Watching Sarah Palin’s appearance at the Republican National Convention reminded me of a ritual my sister had to go through repeatedly in high school. Like Palin, my sister was an athlete. She lettered in every sport she played all through high school. On game days, she and her teammates were expected to dress up, preferably in skirts or dresses, but at minimum, they were supposed to put on heels and hose. The boys’ teams dressed up on their game days, too, but more was at stake for the female athletes. Many of their peers didn’t take them seriously as athletes because they were girls, and because they were athletes, their gender and sexuality were questioned, too. Dressing up for game days didn’t change many hearts or minds.

Based on how pundits have been spinning Palin’s story, things have changed a little. Not only does a tough gal get some respect, the boys want her on their team. Palin is the Republicans’ spitfire who cleans up real good. They want voters to know that she is capable of leadership, but that she doesn’t let that get in the way of her roles as mother, wife, woman.

Their ability to present her as a human being stands in sharp contrast to their confused smears of Hillary Clinton. One day they would brand Clinton an ice maiden; the next they said she was too emotional to lead the country. (To be fair, Obama’s supporters did this, too.) But lately, Republicans have been acknowledging, even celebrating, Clinton’s historic run for President. Palin herself acknowledged Clinton’s feat, but her nomination shows an effort by Republicans to smooth over the 18 million cracks Clinton’s supporters made in the proverbial glass ceiling.

The only change Palin would bring is that Republicans would have the first VP in a long time whom they’d want to show off. “See,” they could say, “we don’t discriminate.” They’d be a little bit right but so, so wrong. Palin’s place would be second place at best. They might let her think and speak for herself now and then, perhaps not realizing that she probably wants to voice her own ideas rather than merely serving as a Republican megaphone.

Records supplied:
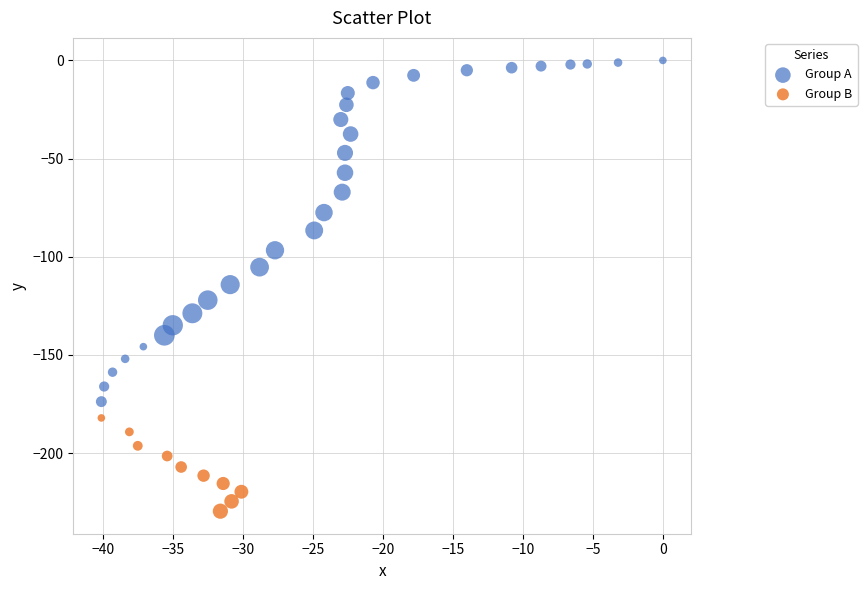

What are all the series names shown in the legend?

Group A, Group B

...

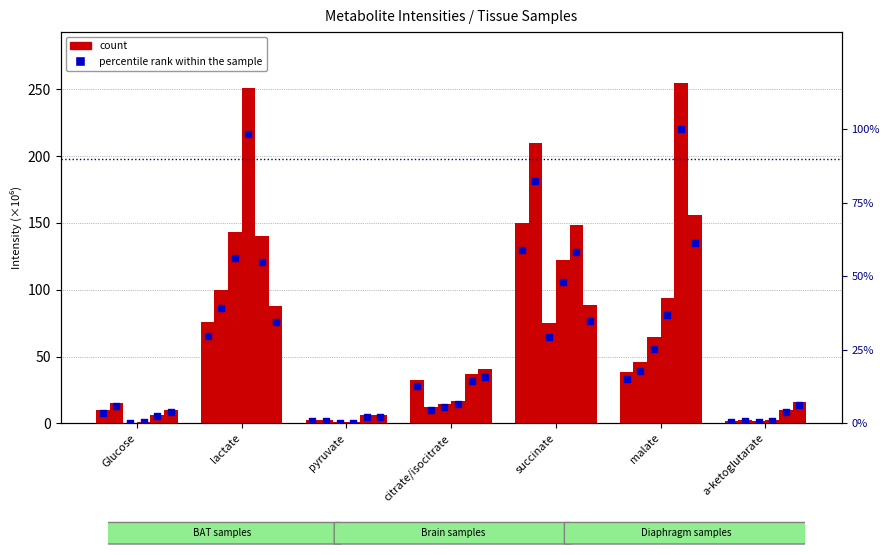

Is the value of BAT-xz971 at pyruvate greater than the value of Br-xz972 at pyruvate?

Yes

What to produce:
From the essay on Sarah Palin, reproduce the passage between "Watching Sarah Palin’s" and "hearts or minds.", inclusive.

Written solution:
Watching Sarah Palin’s appearance at the Republican National Convention reminded me of a ritual my sister had to go through repeatedly in high school. Like Palin, my sister was an athlete. She lettered in every sport she played all through high school. On game days, she and her teammates were expected to dress up, preferably in skirts or dresses, but at minimum, they were supposed to put on heels and hose. The boys’ teams dressed up on their game days, too, but more was at stake for the female athletes. Many of their peers didn’t take them seriously as athletes because they were girls, and because they were athletes, their gender and sexuality were questioned, too. Dressing up for game days didn’t change many hearts or minds.